Output the full listing below exactly, without the pictures.
—————
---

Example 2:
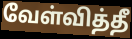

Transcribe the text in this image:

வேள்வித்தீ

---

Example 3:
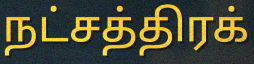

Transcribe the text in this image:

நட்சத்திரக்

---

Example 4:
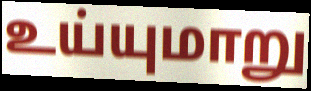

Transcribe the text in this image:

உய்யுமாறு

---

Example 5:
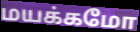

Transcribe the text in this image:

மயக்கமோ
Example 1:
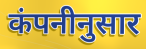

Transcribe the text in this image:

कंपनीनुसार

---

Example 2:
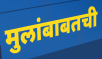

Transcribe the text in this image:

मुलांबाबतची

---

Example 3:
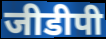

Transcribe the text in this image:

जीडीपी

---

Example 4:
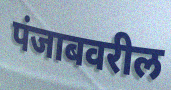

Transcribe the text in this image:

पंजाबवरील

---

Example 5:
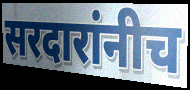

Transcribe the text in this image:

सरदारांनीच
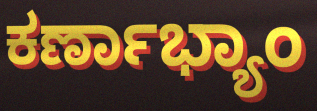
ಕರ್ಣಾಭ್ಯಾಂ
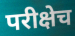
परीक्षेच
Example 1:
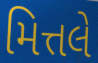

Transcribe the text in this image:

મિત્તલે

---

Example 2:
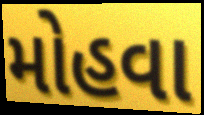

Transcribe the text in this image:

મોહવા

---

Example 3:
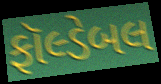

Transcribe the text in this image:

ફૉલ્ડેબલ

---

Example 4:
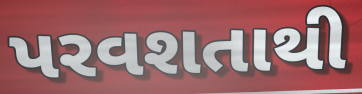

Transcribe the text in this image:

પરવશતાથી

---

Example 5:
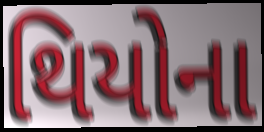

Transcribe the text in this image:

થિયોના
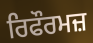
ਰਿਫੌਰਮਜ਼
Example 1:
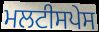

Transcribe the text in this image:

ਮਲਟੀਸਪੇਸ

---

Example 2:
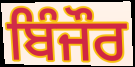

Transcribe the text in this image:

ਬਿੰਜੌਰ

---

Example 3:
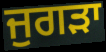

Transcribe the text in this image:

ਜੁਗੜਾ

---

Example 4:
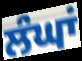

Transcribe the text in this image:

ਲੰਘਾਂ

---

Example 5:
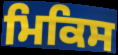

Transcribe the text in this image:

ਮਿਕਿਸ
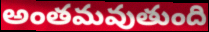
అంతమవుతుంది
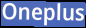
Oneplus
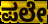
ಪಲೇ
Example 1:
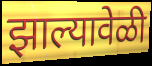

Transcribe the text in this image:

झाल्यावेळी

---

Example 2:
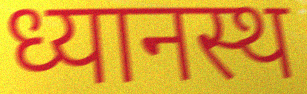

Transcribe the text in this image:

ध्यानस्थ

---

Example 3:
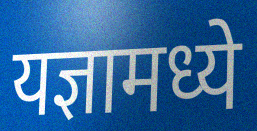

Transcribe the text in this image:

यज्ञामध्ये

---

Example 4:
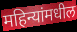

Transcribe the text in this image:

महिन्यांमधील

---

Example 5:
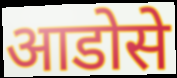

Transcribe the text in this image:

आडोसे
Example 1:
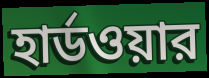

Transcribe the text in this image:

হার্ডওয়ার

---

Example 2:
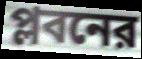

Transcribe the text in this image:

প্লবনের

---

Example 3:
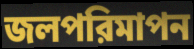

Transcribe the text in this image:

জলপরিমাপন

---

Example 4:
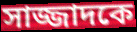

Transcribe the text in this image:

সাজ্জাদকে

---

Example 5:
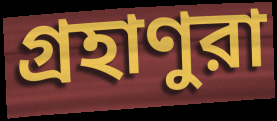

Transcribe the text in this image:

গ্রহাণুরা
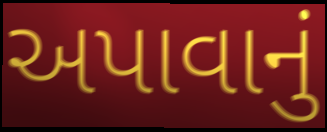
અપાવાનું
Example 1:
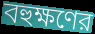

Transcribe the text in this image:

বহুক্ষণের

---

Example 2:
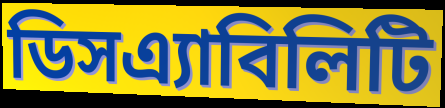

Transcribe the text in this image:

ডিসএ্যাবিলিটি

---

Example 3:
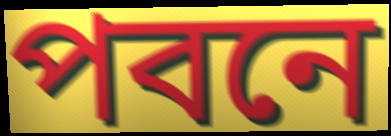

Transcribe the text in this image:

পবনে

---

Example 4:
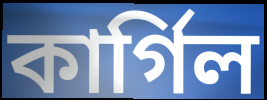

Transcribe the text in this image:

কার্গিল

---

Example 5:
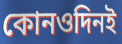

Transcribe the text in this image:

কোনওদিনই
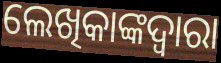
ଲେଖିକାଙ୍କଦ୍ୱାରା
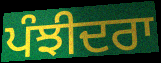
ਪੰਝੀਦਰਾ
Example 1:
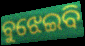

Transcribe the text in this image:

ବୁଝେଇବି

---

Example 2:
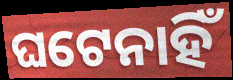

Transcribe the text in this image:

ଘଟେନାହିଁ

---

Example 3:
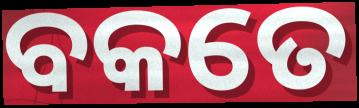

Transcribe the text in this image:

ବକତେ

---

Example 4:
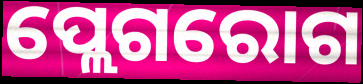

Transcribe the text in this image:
—————
■ **Written answer**
---

Example 2:

Transcribe the text in this image:

வேள்வித்தீ

---

Example 3:

Transcribe the text in this image:

நட்சத்திரக்

---

Example 4:

Transcribe the text in this image:

உய்யுமாறு

---

Example 5:

Transcribe the text in this image:

மயக்கமோ
Example 1:

Transcribe the text in this image:

कंपनीनुसार

---

Example 2:

Transcribe the text in this image:

मुलांबाबतची

---

Example 3:

Transcribe the text in this image:

जीडीपी

---

Example 4:

Transcribe the text in this image:

पंजाबवरील

---

Example 5:

Transcribe the text in this image:

सरदारांनीच
ಕರ್ಣಾಭ್ಯಾಂ
परीक्षेच
Example 1:

Transcribe the text in this image:

મિત્તલે

---

Example 2:

Transcribe the text in this image:

મોહવા

---

Example 3:

Transcribe the text in this image:

ફૉલ્ડેબલ

---

Example 4:

Transcribe the text in this image:

પરવશતાથી

---

Example 5:

Transcribe the text in this image:

થિયોના
ਰਿਫੌਰਮਜ਼
Example 1:

Transcribe the text in this image:

ਮਲਟੀਸਪੇਸ

---

Example 2:

Transcribe the text in this image:

ਬਿੰਜੌਰ

---

Example 3:

Transcribe the text in this image:

ਜੁਗੜਾ

---

Example 4:

Transcribe the text in this image:

ਲੰਘਾਂ

---

Example 5:

Transcribe the text in this image:

ਮਿਕਿਸ
అంతమవుతుంది
Oneplus
ಪಲೇ
Example 1:

Transcribe the text in this image:

झाल्यावेळी

---

Example 2:

Transcribe the text in this image:

ध्यानस्थ

---

Example 3:

Transcribe the text in this image:

यज्ञामध्ये

---

Example 4:

Transcribe the text in this image:

महिन्यांमधील

---

Example 5:

Transcribe the text in this image:

आडोसे
Example 1:

Transcribe the text in this image:

হার্ডওয়ার

---

Example 2:

Transcribe the text in this image:

প্লবনের

---

Example 3:

Transcribe the text in this image:

জলপরিমাপন

---

Example 4:

Transcribe the text in this image:

সাজ্জাদকে

---

Example 5:

Transcribe the text in this image:

গ্রহাণুরা
અપાવાનું
Example 1:

Transcribe the text in this image:

বহুক্ষণের

---

Example 2:

Transcribe the text in this image:

ডিসএ্যাবিলিটি

---

Example 3:

Transcribe the text in this image:

পবনে

---

Example 4:

Transcribe the text in this image:

কার্গিল

---

Example 5:

Transcribe the text in this image:

কোনওদিনই
ଲେଖିକାଙ୍କଦ୍ୱାରା
ਪੰਝੀਦਰਾ
Example 1:

Transcribe the text in this image:

ବୁଝେଇବି

---

Example 2:

Transcribe the text in this image:

ଘଟେନାହିଁ

---

Example 3:

Transcribe the text in this image:

ବକତେ

---

Example 4:

Transcribe the text in this image:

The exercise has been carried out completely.